The $5 Billion Gateway™ program will, they triumphantly declare, provide “an estimated $50 million in pedestrian and cycling improvements.” Which is, apparently, “the largest single investment in cycling infrastructure in the region”. I would love to be excited about this “investment” in sustainable transportation that represents 1% of the budget, except for two things: It is a sham, and the results will be useless.

The MoT/Gateway™ plan for that $50 million can be read in this report (at least that is the most recent information we have). Aside from including a bike path on the new Port Mann Bridge that won’t connect to anything useful, (at maybe a marginal cost of a couple of million dollars?) it isn’t about building bicycle or pedestrian infrastructure at all. It is about “accommodating” bicycles and pedestrians on the expanded overpasses they have to build to span their shiny new megahighway. Essentially, replacing the current sidewalks and leaving enough shoulder room to paint a white line.

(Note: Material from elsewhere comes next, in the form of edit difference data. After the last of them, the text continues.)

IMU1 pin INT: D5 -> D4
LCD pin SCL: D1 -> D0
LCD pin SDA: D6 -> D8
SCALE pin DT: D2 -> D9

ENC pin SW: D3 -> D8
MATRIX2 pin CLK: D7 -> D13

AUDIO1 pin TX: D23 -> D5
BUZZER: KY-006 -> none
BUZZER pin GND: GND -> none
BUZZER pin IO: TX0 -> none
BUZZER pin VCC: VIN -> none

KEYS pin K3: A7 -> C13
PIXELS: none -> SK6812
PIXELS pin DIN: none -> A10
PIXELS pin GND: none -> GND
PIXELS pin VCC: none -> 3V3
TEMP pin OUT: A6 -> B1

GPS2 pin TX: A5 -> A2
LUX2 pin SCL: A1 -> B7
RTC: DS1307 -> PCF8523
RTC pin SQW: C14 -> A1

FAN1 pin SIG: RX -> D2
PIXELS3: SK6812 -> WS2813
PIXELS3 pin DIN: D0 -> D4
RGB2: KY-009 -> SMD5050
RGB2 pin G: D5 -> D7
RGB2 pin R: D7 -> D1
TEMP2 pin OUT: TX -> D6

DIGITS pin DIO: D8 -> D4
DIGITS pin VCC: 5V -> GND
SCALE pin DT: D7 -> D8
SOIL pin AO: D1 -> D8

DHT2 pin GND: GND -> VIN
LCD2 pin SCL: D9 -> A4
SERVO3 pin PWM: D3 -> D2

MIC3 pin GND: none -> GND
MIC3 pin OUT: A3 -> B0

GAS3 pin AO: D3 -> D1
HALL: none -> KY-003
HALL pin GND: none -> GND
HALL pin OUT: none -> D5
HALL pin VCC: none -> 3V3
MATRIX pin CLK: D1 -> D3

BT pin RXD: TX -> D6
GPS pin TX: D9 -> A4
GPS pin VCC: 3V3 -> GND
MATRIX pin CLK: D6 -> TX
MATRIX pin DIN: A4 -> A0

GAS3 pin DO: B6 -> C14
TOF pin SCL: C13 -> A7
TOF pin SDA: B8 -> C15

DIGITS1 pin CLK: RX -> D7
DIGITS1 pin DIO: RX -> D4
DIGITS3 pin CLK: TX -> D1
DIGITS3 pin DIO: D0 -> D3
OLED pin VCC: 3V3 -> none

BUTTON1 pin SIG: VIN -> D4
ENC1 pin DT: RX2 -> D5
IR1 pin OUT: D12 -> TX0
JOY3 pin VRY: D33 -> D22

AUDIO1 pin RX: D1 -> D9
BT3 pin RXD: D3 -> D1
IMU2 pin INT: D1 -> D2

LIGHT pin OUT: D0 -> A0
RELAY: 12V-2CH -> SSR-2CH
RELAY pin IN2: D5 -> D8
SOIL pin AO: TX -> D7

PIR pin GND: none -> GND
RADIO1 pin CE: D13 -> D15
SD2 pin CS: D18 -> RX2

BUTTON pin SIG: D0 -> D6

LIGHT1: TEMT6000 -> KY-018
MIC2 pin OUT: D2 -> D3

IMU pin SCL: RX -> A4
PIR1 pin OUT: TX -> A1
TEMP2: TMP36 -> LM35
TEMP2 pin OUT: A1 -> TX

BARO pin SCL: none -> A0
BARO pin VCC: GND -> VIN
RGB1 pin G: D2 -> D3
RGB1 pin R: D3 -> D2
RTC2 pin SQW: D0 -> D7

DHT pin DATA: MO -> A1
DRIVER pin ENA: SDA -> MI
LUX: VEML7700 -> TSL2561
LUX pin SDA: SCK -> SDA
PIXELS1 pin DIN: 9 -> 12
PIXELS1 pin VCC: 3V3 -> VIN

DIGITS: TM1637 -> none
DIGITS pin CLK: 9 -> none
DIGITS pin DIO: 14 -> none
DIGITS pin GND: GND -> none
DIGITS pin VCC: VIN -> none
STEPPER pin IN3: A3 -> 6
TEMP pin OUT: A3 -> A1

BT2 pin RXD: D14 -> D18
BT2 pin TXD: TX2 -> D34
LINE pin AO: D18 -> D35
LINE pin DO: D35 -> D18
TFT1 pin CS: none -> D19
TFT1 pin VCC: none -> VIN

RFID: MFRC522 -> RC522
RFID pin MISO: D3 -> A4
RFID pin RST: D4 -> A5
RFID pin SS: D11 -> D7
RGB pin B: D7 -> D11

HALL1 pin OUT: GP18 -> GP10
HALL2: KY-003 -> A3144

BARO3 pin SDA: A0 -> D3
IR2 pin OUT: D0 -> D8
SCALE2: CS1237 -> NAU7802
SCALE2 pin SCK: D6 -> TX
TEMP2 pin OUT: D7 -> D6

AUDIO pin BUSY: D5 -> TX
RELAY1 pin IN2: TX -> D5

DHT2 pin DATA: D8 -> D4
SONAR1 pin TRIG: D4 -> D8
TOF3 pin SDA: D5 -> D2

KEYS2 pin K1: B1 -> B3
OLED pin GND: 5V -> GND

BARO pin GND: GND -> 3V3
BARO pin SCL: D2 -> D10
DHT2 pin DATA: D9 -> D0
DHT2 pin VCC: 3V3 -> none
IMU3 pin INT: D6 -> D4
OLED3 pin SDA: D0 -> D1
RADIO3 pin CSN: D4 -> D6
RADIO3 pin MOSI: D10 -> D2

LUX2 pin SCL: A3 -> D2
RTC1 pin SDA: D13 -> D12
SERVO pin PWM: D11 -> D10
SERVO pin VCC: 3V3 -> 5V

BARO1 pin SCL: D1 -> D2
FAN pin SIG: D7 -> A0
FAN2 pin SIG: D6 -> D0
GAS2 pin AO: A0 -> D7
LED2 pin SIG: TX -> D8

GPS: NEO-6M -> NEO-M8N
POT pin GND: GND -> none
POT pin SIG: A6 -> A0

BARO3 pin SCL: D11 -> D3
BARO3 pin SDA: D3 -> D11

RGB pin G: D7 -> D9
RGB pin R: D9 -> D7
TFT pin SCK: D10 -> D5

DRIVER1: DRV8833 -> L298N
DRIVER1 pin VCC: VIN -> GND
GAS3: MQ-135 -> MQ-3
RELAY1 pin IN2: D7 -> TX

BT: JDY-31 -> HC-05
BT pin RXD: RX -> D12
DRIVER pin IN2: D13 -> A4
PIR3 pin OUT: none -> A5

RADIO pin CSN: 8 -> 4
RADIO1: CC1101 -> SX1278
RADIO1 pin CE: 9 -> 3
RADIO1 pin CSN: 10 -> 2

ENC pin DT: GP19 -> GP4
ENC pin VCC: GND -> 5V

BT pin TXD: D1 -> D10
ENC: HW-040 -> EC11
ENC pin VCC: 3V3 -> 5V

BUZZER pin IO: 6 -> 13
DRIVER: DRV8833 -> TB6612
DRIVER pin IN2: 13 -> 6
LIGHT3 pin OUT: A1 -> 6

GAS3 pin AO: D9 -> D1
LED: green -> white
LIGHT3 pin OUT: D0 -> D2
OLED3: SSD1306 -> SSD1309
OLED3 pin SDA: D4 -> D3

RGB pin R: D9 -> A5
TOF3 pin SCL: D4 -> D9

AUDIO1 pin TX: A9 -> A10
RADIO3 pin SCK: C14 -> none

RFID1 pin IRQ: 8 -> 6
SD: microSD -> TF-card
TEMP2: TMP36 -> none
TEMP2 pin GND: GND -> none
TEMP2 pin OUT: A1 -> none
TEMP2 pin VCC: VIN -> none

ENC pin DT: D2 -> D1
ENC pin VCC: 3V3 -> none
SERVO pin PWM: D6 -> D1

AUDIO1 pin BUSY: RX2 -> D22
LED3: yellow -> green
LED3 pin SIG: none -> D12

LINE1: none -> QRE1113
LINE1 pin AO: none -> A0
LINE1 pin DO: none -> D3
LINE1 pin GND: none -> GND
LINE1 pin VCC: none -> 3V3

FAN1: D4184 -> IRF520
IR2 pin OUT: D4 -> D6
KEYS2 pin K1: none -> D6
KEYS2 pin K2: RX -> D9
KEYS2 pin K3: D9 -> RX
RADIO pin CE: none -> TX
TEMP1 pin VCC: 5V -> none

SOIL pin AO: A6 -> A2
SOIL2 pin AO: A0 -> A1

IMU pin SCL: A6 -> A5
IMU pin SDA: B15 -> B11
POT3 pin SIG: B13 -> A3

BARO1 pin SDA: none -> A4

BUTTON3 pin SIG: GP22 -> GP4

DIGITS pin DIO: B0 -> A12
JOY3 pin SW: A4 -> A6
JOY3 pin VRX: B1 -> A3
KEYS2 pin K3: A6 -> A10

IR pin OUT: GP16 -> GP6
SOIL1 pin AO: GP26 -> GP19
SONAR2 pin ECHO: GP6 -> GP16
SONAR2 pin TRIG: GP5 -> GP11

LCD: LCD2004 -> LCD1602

It actually gets worse on the South Fraser Perimeter Road, where the “cycling infrastructure” investment is going to be painted bike symbols on the hard shoulder of a limited-access 80km/h 4-lane truck route. Look at these pictures from the official SFPR website:

See that space between the semi truck going >80km/h and the concrete wall? That’s “bicycle infrastructure” in which they are investing your tax dollars. Looks like a fun place to take the kids for a spin, eh? Why not just call it what it is (pull-off space so stalled vehicles don’t slow the rush of progress traffic), and quit with this shell game accommodation-as-infrastructure bullshit.

If MoT / Gateway™ was really interested in improving cycling infrastructure, they would hand that $50 Million to TransLink or the municipalities to invest in real, useable bicycle infrastructure where it is needed and where it will be used.

In the meantime, I suggest everyone avoid taking bike rides to Coquitlam.